Management believes Queensland met coal realisations should improve in the second half to around 80%, mostly due to an expected improvement in hard coking coal production at Daunia and an increase in Vickery thermal coal in NSW.

Citi notes coal prices have become more volatile over the past five years as the historically bulk-traded market has moved to a more terminal market approach.

Balance Sheet

Unit costs continue to track towards the bottom of the guidance range of $140-155/t, Goldman Sachs points out, and net debt at end of December declined to $1bn, noting this is before the $360mn stamp duty payment to the Queensland government, and proceeds from the US$1bn post tax sale of -30% of the Blackwater mine, which is expected to close in the March quarter.

At a high level, Bell Potter estimates Whitehaven could hold around $0.2bn net debt at FY25-end, with significant second half cash flows, including receipt of the Blackwater selldown proceeds and the first -US$500m deferred acquisition payment to the BHP Group ((BHP))/Mitsubishi Development JV from which Daunia and Blackwater were acquired.
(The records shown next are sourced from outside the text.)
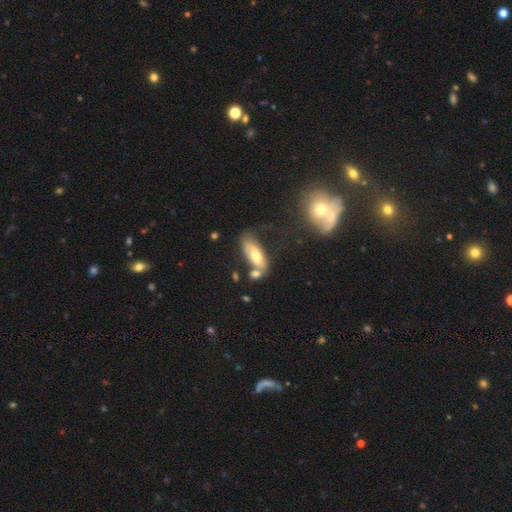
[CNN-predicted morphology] Smooth or featured? smooth (50%)
How rounded? in between (80%)
Merging? none (45%)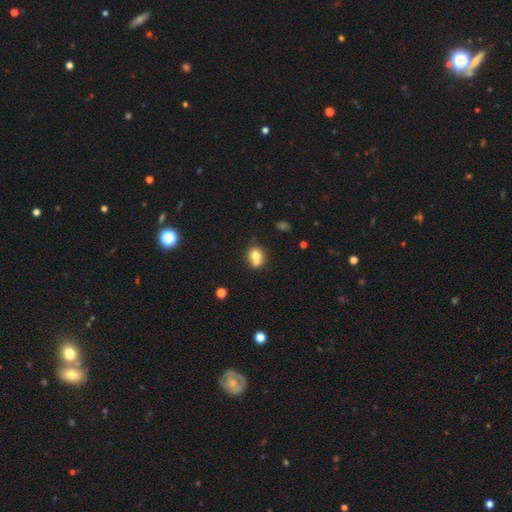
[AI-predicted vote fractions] smooth-or-featured: smooth: 73% | featured or disk: 16% | star or artifact: 11%
  how-rounded: round: 66% | in between: 33% | cigar-shaped: 1%
  merging: merger: 42% | none: 39% | minor disturbance: 14% | major disturbance: 5%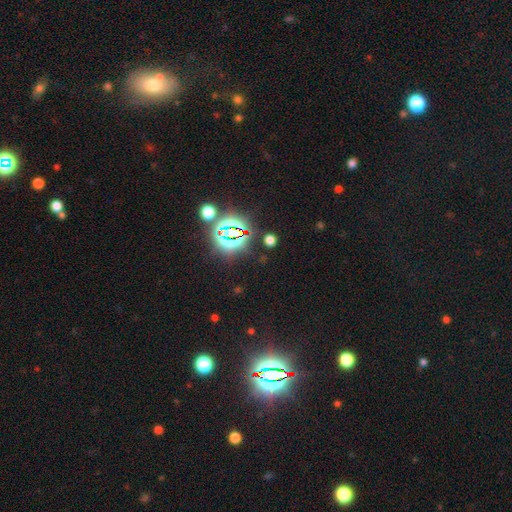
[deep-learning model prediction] Smooth or featured: star or artifact — 81% (smooth — 11%)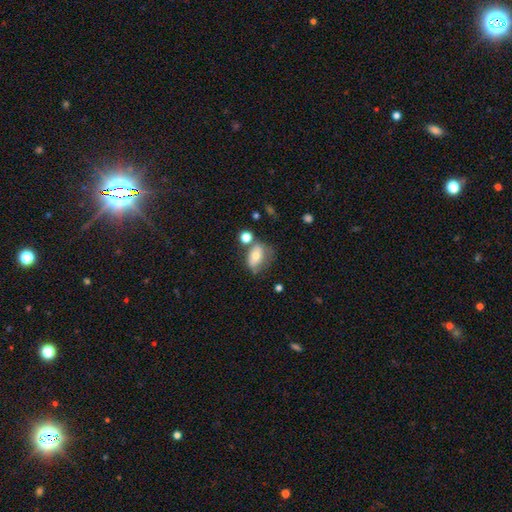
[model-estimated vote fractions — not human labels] smooth 61%, featured or disk 29%, star or artifact 9%. Down the decision tree: how rounded — in between (76%); merging — none (41%).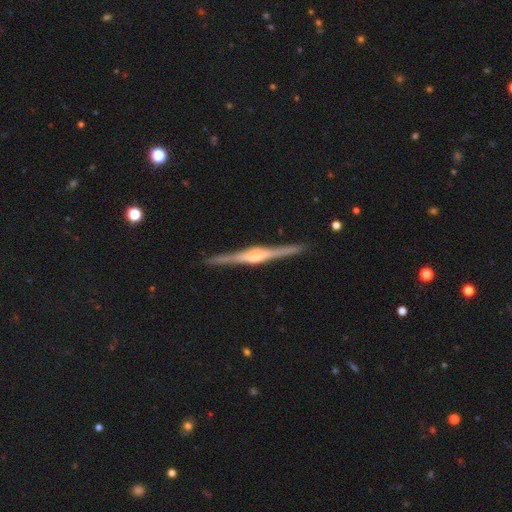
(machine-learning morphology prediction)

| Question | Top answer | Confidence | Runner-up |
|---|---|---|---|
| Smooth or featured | featured or disk | 83% | smooth (12%) |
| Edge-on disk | yes | 98% | no (2%) |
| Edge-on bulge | rounded | 71% | boxy (23%) |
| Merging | none | 90% | minor disturbance (7%) |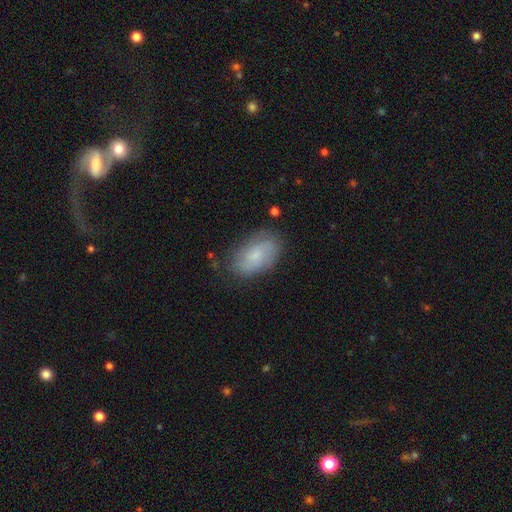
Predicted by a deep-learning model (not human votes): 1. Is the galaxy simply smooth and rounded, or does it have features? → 53% smooth, 39% featured or disk, 8% star or artifact.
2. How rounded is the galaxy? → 91% in between, 7% round, 2% cigar-shaped.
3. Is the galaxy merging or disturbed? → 73% none, 20% minor disturbance, 6% major disturbance, 2% merger.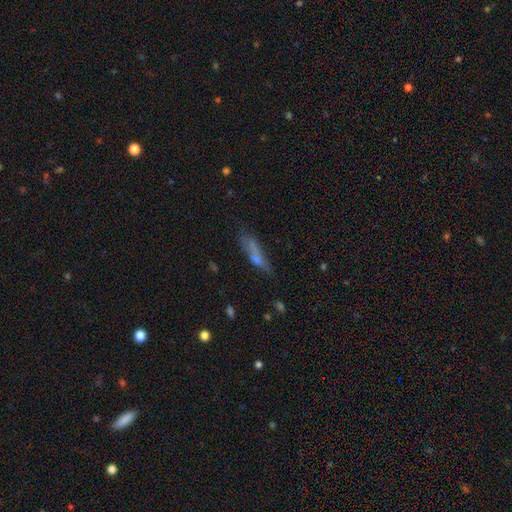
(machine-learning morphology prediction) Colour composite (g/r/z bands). It shows a smooth galaxy with no disk features (55%) that is cigar-shaped (69%). Merging: none (50%).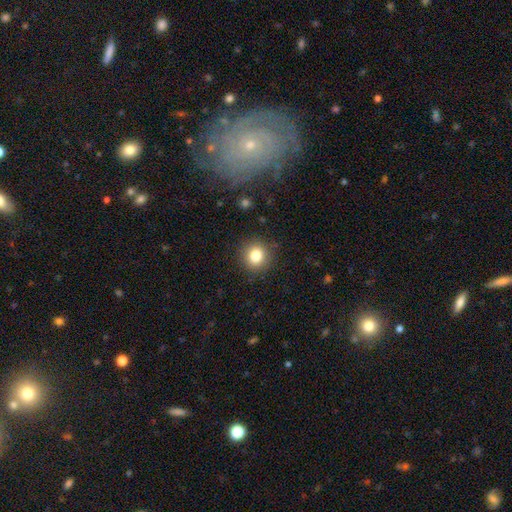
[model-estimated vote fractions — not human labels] Q: Smooth or featured?
A: smooth (82%); runner-up: star or artifact (11%)
Q: How rounded?
A: round (88%); runner-up: in between (11%)
Q: Merging?
A: none (88%); runner-up: minor disturbance (8%)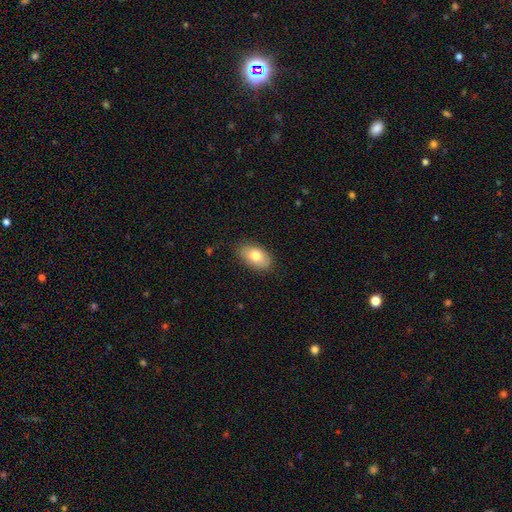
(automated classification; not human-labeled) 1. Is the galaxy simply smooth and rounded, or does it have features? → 77% smooth, 16% featured or disk, 7% star or artifact.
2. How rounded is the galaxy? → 91% in between, 8% round, 2% cigar-shaped.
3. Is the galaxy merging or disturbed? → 84% none, 13% minor disturbance, 3% major disturbance, 1% merger.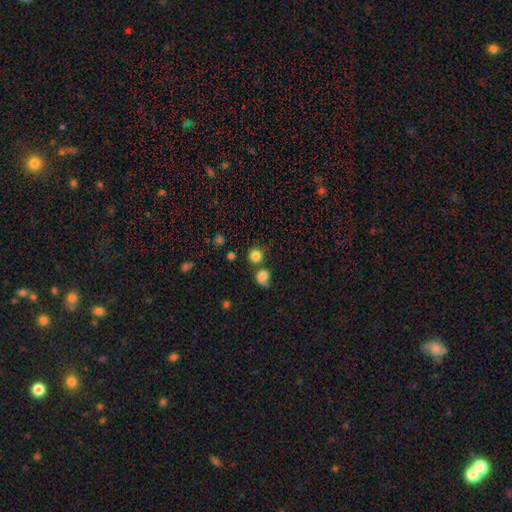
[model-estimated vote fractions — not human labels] The model was most divided on "merging": none: 67%, merger: 19%, minor disturbance: 10%, major disturbance: 5%. More confident: how rounded — round (90%); smooth or featured — smooth (83%).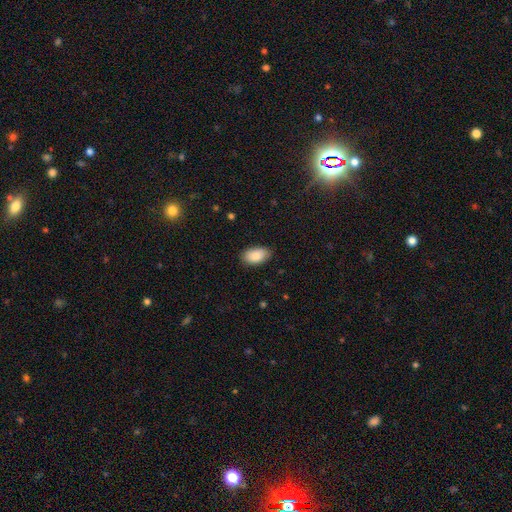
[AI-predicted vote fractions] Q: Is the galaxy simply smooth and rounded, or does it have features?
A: smooth — 87%.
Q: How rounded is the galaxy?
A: in between — 94%.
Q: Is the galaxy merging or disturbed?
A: none — 84%.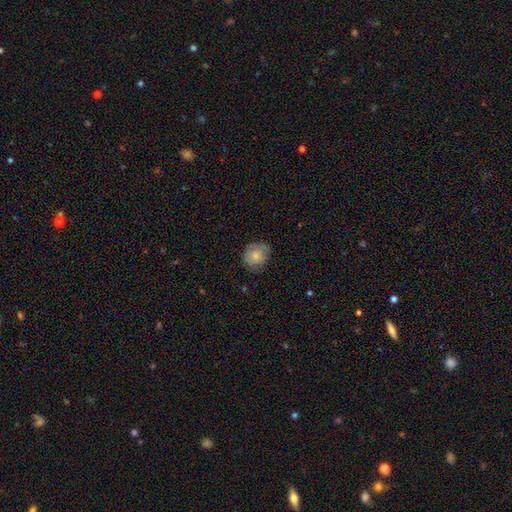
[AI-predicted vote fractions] Q: Smooth or featured?
A: smooth (72%); runner-up: featured or disk (21%)
Q: How rounded?
A: round (76%); runner-up: in between (23%)
Q: Merging?
A: none (67%); runner-up: minor disturbance (26%)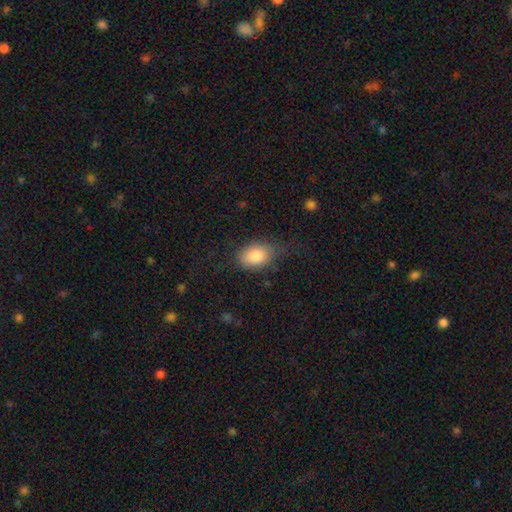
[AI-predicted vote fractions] smooth-or-featured: smooth: 83% | featured or disk: 9% | star or artifact: 8%
  how-rounded: in between: 84% | round: 15% | cigar-shaped: 2%
  merging: none: 65% | minor disturbance: 25% | major disturbance: 9% | merger: 1%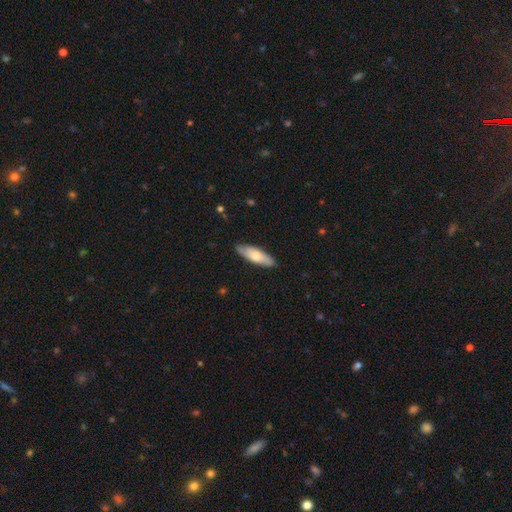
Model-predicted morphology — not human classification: A smooth galaxy with no disk features (61%) that is in between round and cigar-shaped (56%).

Vote fractions:
- Smooth or featured? smooth: 61% / featured or disk: 34% / star or artifact: 5%
- How rounded? in between: 56% / cigar-shaped: 42% / round: 2%
- Merging? none: 84% / minor disturbance: 13% / major disturbance: 2% / merger: 1%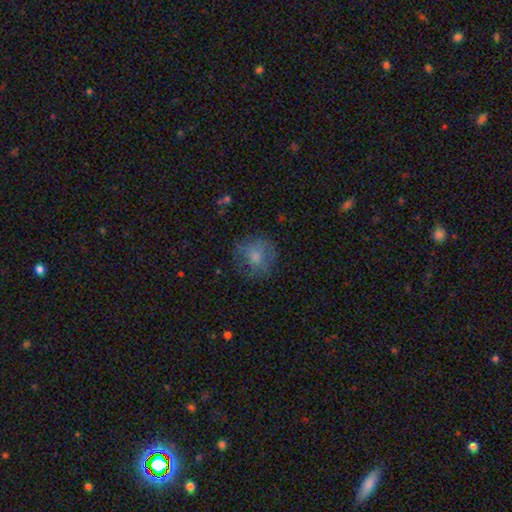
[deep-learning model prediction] smooth-or-featured: smooth: 72% | featured or disk: 18% | star or artifact: 10%
  how-rounded: round: 87% | in between: 12% | cigar-shaped: 1%
  merging: none: 69% | minor disturbance: 19% | major disturbance: 11% | merger: 1%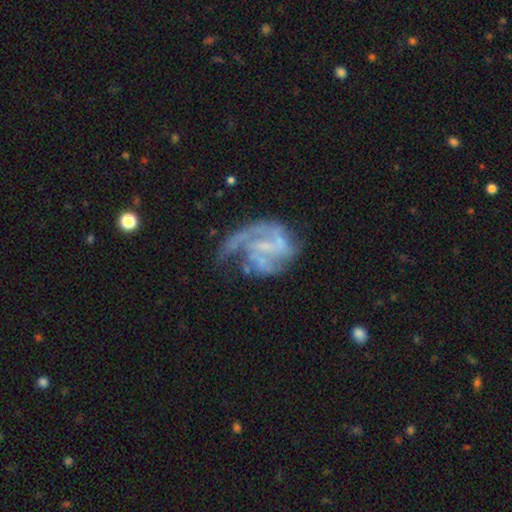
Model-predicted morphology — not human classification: A featured or disk galaxy (75%) with no bar (48%), 2 (30%) medium (44%) spiral arms (89%) and a small central bulge (61%).

Vote fractions:
- Smooth or featured? featured or disk: 75% / star or artifact: 15% / smooth: 10%
- Edge-on disk? no: 97% / yes: 3%
- Bar? no: 48% / weak: 36% / strong: 16%
- Spiral arms? yes: 89% / no: 11%
- Spiral winding? medium: 44% / tight: 37% / loose: 20%
- Spiral arm count? 2: 30% / 3: 23% / can't tell: 23% / 1: 10% / 4: 7% / more than 4: 7%
- Bulge size? small: 61% / none: 23% / moderate: 13% / large: 2% / dominant: 1%
- Merging? none: 46% / major disturbance: 27% / minor disturbance: 20% / merger: 6%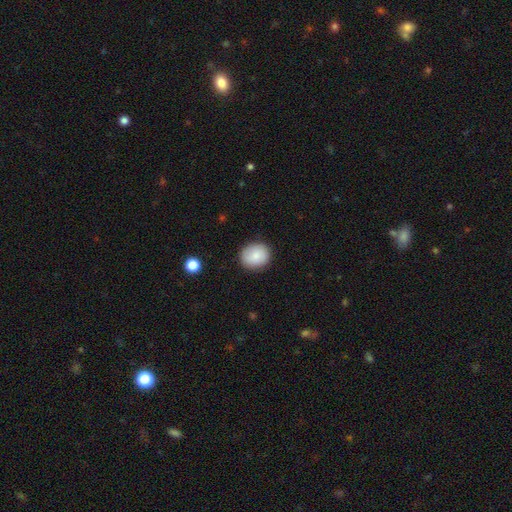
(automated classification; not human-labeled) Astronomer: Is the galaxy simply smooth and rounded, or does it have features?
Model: smooth — 85%.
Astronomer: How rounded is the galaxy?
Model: round — 70%.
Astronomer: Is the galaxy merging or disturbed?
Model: none — 86%.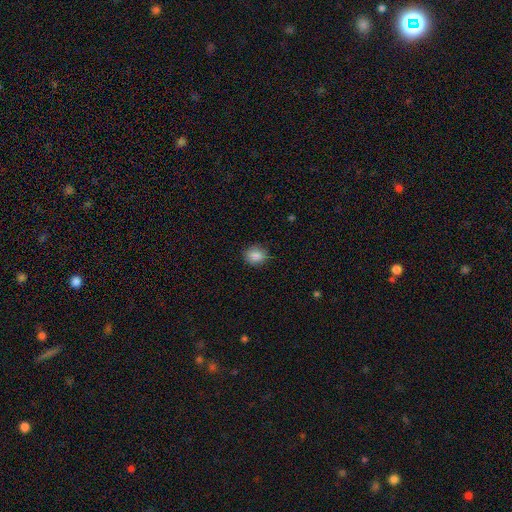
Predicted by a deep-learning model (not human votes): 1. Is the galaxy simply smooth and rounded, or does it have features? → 86% smooth, 9% star or artifact, 5% featured or disk.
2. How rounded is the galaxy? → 65% round, 34% in between, 1% cigar-shaped.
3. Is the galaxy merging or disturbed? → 83% none, 13% minor disturbance, 3% major disturbance, 1% merger.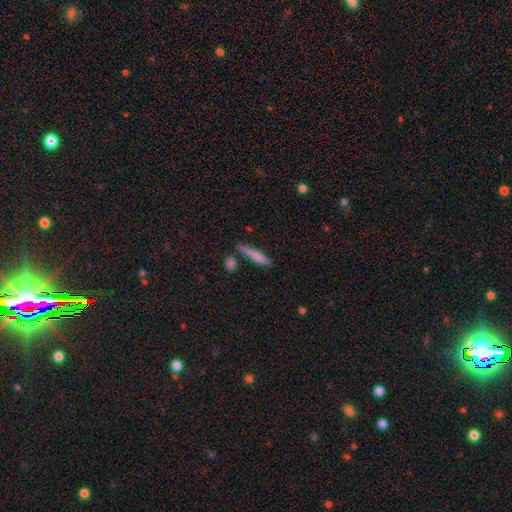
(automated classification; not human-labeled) A smooth galaxy with no disk features (76%) that is cigar-shaped (89%). Merging: none (73%).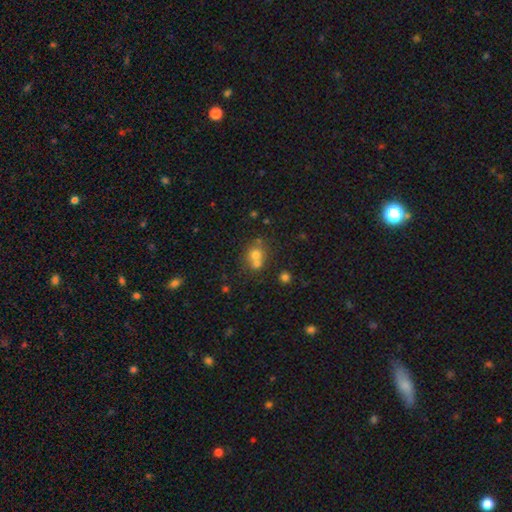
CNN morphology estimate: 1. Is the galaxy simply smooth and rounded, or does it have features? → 66% smooth, 17% featured or disk, 17% star or artifact.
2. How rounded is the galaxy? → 76% round, 23% in between, 1% cigar-shaped.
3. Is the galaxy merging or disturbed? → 51% merger, 38% none, 7% minor disturbance, 3% major disturbance.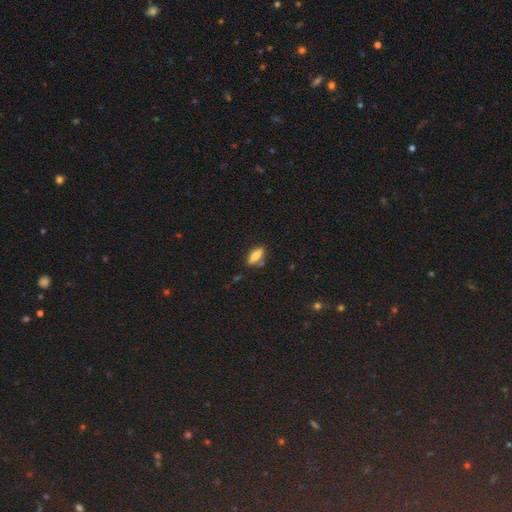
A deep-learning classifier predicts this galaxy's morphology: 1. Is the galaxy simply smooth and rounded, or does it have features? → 65% smooth, 25% featured or disk, 10% star or artifact.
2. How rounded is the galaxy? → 58% in between, 37% cigar-shaped, 4% round.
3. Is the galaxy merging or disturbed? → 77% none, 13% minor disturbance, 6% merger, 4% major disturbance.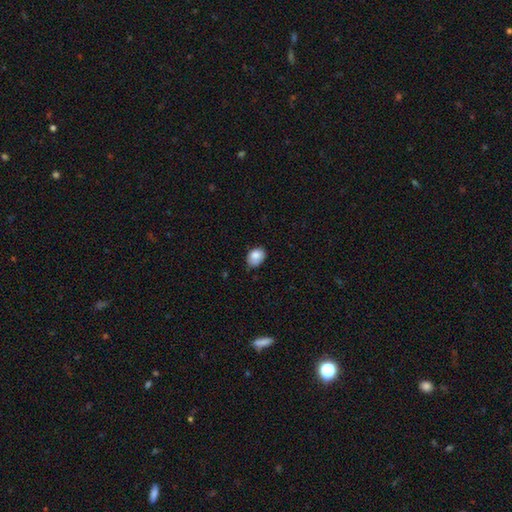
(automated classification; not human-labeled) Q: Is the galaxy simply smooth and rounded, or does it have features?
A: smooth — 85%.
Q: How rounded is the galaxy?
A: in between — 72%.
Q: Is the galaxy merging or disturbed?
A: none — 69%.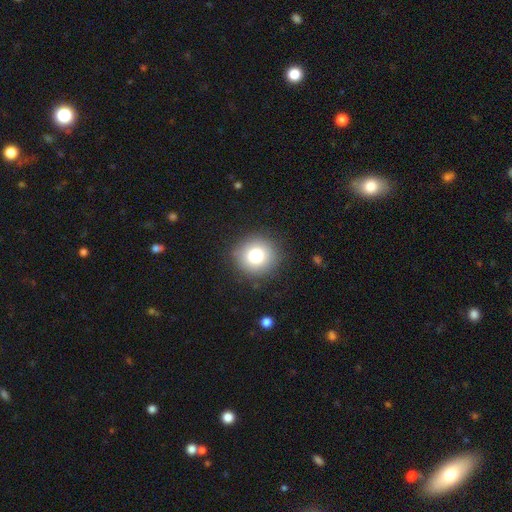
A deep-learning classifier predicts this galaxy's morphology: Overall: smooth (78%). How rounded: round (90%). Merging: none (89%).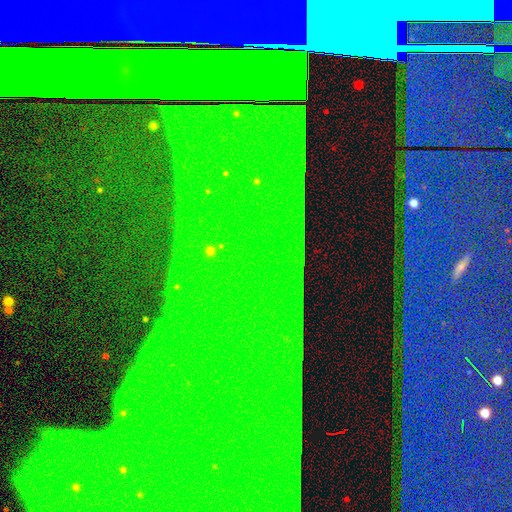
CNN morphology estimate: Overall: star or artifact (87%).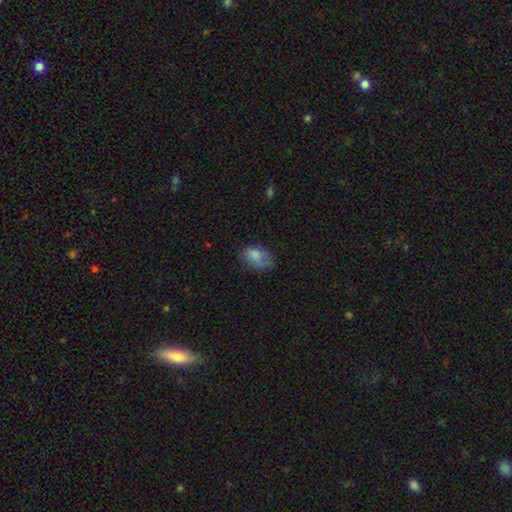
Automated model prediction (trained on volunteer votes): Q: Smooth or featured?
A: smooth (76%); runner-up: featured or disk (14%)
Q: How rounded?
A: in between (82%); runner-up: round (17%)
Q: Merging?
A: none (49%); runner-up: minor disturbance (33%)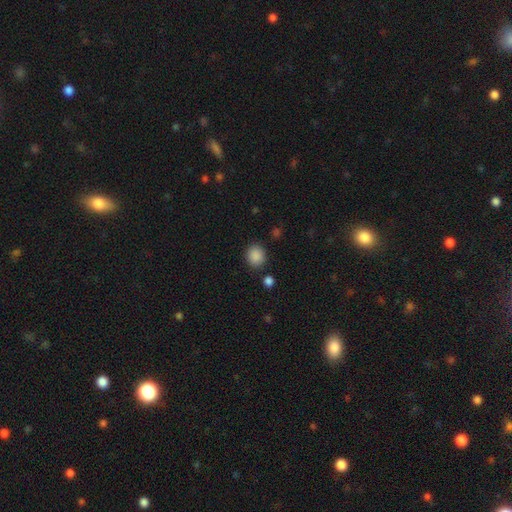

The coal miner intends to review its capital allocation framework at the end of FY25. Whitehaven’s significantly de-risked balance sheet should provide increased capacity for shareholder returns, Bell Potter suggests. This broker believes Whitehaven holds capacity to deliver above its targeted dividend payout of 20-50% of profit from its NSW operations.

Surplus cash (perhaps some $500m) should provide flexibility for Whitehaven to deliver, or potentially exceed, Ord Minnett’s dividend forecast of 32cps (5% yield), subject to its liquidity needs and growth priorities (eg Vickery).

Steel Demand

Morgans maintains a bullish medium-term structural view, suggesting investors should buy the current dip in the steel cycle. Near term catalysts look elusive nonetheless, and Morgans looks to better clarity on the reality of Trump’s trade agenda, momentum in global rate cuts and possible China stimulus as possible catalysts.

Citi remains constructive on met coal pricing, noting Indian steel production was up 9.5% year-on-year in December, and with the prospects of steel tariffs plus expanded infrastructure spend to come.

Bell Potter holds a positive long-term met coal outlook and sees upside risks given a constrained and increasingly consolidated supply base.

Targets Trimmed

Of the six brokers monitored daily by FNArena covering Whitehaven Coal (UBS, the seventh, is currently on research restriction), all maintain Buy or equivalent ratings following the December quarter release.

Macquarie has cut its price target by -6% to $8.50 on a lower earnings outlook. While sales volumes were healthy, the broker has revised product mix and discount assumptions taking a more conservative stance. Macquarie nevertheless remains constructive on Whitehaven despite the cut, with met coal prices at cost-curve support levels.

Morgans adjusts forecasts for the December quarter results, lower short-term hard coking coal forecasts, a significantly lower short-term AUD, and re-shaped costs. This leads to a target cut to $9.50 from $9.65.

Morgan Stanley sticks with its target price of $8.95, Bell Potter is happy with $9.00, and Citi is unchanged on $8.30 as is Ord Minnett on $9.60. This leaves a consensus target among daily-monitored brokers of $9.06, suggesting a significant 47% upside to the last traded price.

Goldman Sachs has adjusted its earnings forecasts driven by a decrease in near-term realised pricing, changes to product mix and one-off costs associated with the cost reduction program at the Queensland assets. This broker’s net asset value estimate rises 5% to $9.50 from $9.00 mostly on a -30% decrease in net debt (timing of one-off payments).

Additionally, Goldman has decreased its enterprise value to earnings multiple to 3.5x from 4.0x to be in line with the median average for the global coal sector. Overall, this results in the broker’s target falling -2% to $8.90 from $9.10.

On FNArena’s consensus forecasts, derived from the daily monitored brokers, the shares offer dividend yields of respectively 3.4% and 3.8% for FY25 (running, halfway through) and FY26.